# Adler's The Study of Orchestration CD's?



## pinki (Sep 13, 2014)

Hi

Does anyone know if the '5 Compact Disks' that came with the second edition are available anywhere? 
I don't want the '6 enhanced CD's' from the third edition as I have just bought the second edition on Abe Books. Also the CD Rom's from Norton don't work with Macs.

Any pointers would be much appreciated.


Thanks


----------



## Mahlon (Sep 13, 2014)

Sorry, I only have the third edition. What's the difference in the enhanced version?

Mahlon


----------



## pinki (Sep 14, 2014)

Thanks anyhow.

Apparently the Enhanced CD's of the third edition don't work with Mac.

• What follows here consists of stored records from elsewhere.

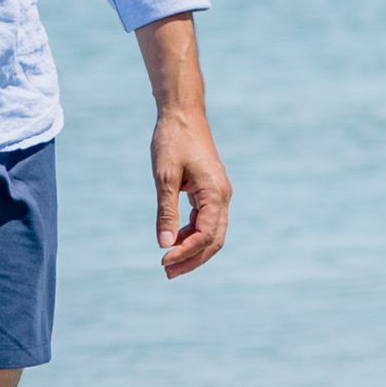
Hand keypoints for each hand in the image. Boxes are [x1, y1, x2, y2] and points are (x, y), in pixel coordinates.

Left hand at [151, 106, 229, 278]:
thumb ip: (166, 212)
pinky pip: (205, 220)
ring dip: (192, 249)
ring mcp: (218, 193)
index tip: (162, 259)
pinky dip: (191, 233)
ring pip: (211, 232)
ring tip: (168, 262)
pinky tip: (173, 239)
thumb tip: (164, 245)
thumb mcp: (165, 176)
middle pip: (214, 240)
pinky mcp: (210, 190)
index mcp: (215, 192)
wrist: (182, 113)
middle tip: (167, 273)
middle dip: (192, 259)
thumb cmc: (172, 141)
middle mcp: (222, 196)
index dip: (185, 252)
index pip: (205, 235)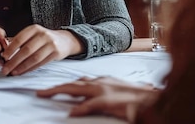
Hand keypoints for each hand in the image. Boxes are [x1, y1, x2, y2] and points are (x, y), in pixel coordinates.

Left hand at [1, 25, 82, 75]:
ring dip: (22, 67)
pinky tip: (23, 72)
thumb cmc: (42, 39)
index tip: (3, 57)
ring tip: (13, 72)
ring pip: (34, 58)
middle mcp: (43, 35)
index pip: (20, 38)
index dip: (10, 48)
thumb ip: (17, 39)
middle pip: (26, 50)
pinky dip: (30, 69)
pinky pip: (41, 63)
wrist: (64, 40)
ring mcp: (51, 44)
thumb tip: (0, 45)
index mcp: (34, 28)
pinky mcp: (56, 53)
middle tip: (5, 69)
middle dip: (14, 61)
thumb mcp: (31, 34)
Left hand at [36, 77, 157, 120]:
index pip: (78, 82)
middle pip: (72, 84)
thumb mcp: (118, 92)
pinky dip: (80, 108)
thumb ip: (104, 95)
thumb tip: (87, 103)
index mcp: (102, 81)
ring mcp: (104, 91)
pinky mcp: (110, 101)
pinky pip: (91, 105)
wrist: (155, 98)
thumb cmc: (138, 97)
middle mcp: (101, 82)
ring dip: (59, 91)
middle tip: (39, 93)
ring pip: (76, 89)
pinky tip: (70, 113)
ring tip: (44, 95)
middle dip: (55, 87)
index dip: (63, 86)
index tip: (50, 90)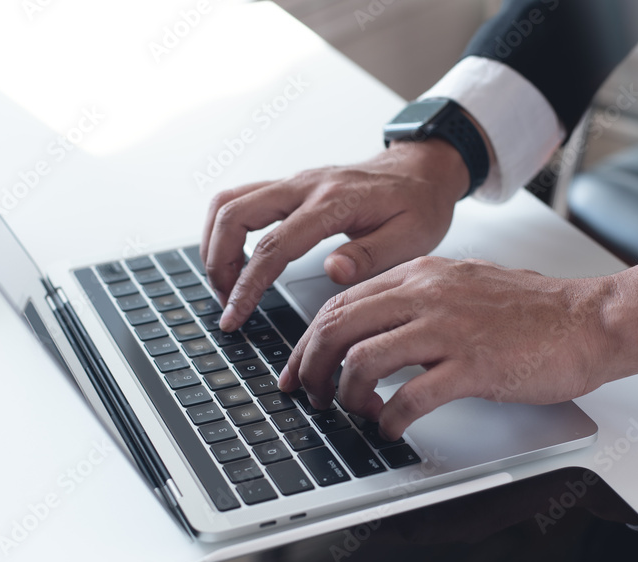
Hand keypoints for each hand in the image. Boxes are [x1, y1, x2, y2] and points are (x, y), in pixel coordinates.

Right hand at [200, 138, 469, 330]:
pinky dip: (225, 229)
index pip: (274, 245)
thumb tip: (332, 271)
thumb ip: (370, 256)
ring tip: (225, 284)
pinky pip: (240, 199)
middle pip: (234, 213)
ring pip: (229, 201)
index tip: (235, 316)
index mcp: (333, 202)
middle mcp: (305, 185)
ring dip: (214, 244)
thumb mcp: (412, 238)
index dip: (247, 284)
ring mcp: (294, 182)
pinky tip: (233, 258)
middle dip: (218, 262)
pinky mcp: (289, 187)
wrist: (422, 170)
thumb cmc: (419, 205)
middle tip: (226, 302)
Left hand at [277, 258, 637, 439]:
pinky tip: (391, 429)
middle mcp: (427, 295)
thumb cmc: (534, 311)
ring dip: (346, 396)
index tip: (298, 368)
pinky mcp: (473, 365)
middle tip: (309, 396)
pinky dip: (390, 419)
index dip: (308, 341)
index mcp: (421, 275)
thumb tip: (374, 333)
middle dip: (311, 368)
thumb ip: (416, 303)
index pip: (340, 303)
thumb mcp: (463, 288)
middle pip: (338, 328)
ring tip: (351, 414)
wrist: (591, 320)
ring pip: (363, 360)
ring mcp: (449, 329)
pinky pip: (411, 396)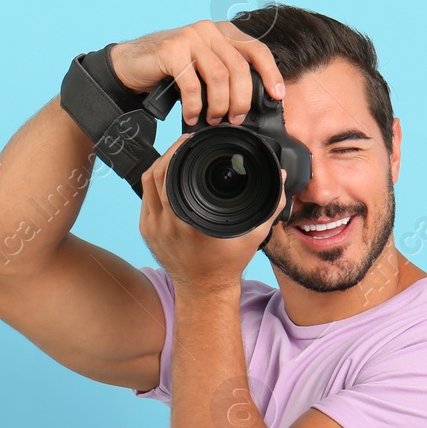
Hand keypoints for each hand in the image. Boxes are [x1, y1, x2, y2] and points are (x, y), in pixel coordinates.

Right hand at [108, 20, 285, 127]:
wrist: (131, 64)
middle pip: (239, 68)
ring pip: (219, 77)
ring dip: (219, 105)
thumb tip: (250, 102)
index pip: (257, 49)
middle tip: (236, 119)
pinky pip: (192, 84)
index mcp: (222, 32)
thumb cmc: (169, 70)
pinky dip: (195, 106)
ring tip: (214, 119)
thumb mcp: (203, 67)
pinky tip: (192, 116)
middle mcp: (209, 30)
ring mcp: (190, 37)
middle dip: (242, 99)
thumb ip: (225, 73)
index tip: (278, 95)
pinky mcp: (171, 50)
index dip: (271, 73)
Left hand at [139, 133, 285, 295]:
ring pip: (147, 183)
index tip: (191, 138)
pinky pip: (145, 197)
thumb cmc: (227, 263)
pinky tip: (169, 175)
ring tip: (177, 154)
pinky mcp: (146, 230)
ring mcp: (152, 228)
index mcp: (188, 222)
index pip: (171, 173)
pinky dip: (155, 182)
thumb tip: (281, 178)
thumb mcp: (254, 234)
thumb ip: (270, 205)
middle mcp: (165, 224)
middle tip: (185, 142)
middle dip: (169, 152)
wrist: (205, 289)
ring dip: (160, 164)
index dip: (179, 150)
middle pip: (155, 173)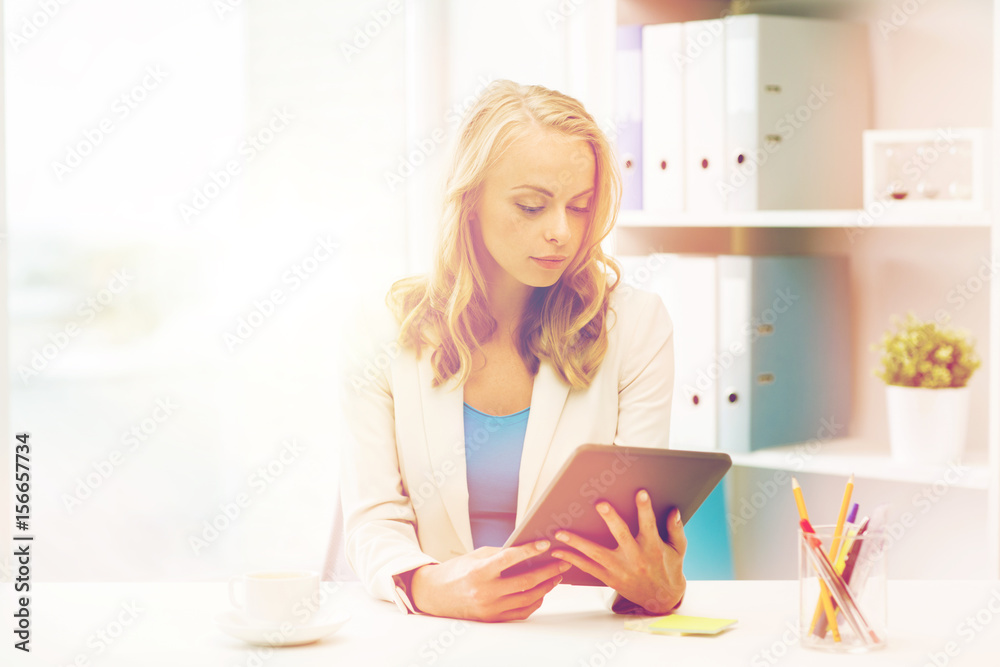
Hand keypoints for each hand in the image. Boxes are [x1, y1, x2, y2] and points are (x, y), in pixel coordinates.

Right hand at [409, 540, 570, 621]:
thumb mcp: (475, 556)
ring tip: (557, 576)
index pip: (509, 559)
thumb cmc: (456, 572)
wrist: (435, 596)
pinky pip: (521, 612)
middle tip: (562, 561)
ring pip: (528, 598)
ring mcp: (490, 609)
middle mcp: (485, 592)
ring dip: (546, 586)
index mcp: (479, 572)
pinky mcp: (493, 619)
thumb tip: (528, 550)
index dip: (529, 550)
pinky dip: (535, 601)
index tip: (545, 544)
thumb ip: (501, 554)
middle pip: (525, 581)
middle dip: (548, 570)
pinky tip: (542, 591)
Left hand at [549, 489, 686, 613]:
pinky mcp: (610, 578)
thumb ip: (675, 529)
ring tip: (560, 532)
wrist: (662, 599)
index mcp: (653, 547)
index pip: (649, 524)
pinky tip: (559, 552)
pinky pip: (588, 568)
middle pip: (621, 535)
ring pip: (596, 554)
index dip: (645, 508)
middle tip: (600, 504)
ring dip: (577, 542)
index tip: (640, 493)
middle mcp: (636, 558)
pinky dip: (573, 560)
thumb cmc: (670, 568)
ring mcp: (620, 569)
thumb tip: (673, 510)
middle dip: (611, 519)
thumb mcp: (678, 549)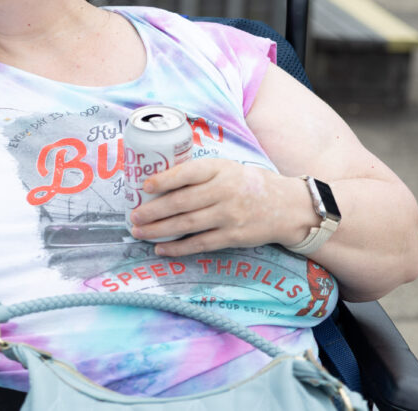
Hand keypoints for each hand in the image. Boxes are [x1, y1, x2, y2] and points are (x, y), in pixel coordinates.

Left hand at [127, 159, 300, 255]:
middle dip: (153, 211)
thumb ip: (199, 174)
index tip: (144, 186)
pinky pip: (200, 243)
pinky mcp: (233, 236)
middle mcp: (224, 191)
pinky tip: (161, 248)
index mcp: (220, 169)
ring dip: (159, 230)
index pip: (188, 173)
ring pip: (187, 225)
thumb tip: (158, 180)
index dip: (165, 180)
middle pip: (182, 203)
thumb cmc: (247, 183)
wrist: (284, 206)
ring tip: (139, 231)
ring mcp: (229, 216)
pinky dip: (178, 248)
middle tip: (133, 216)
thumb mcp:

The audio is the same I believe but the format changed to CD-Rom.

Cheers


----------



## MichaelL (Sep 14, 2014)

pinki @ Sun Sep 14 said:


> Thanks anyhow.
> 
> Apparently the Enhanced CD's of the third edition don't work with Mac.
> 
> ...



Not sure what you mean. I'm on a MAC PRO OS 10.9.4

I have the Third Edition, with Six Enhanced CDs. The audio tracks and videos all play without any problems.

Cheers,

Michael


----------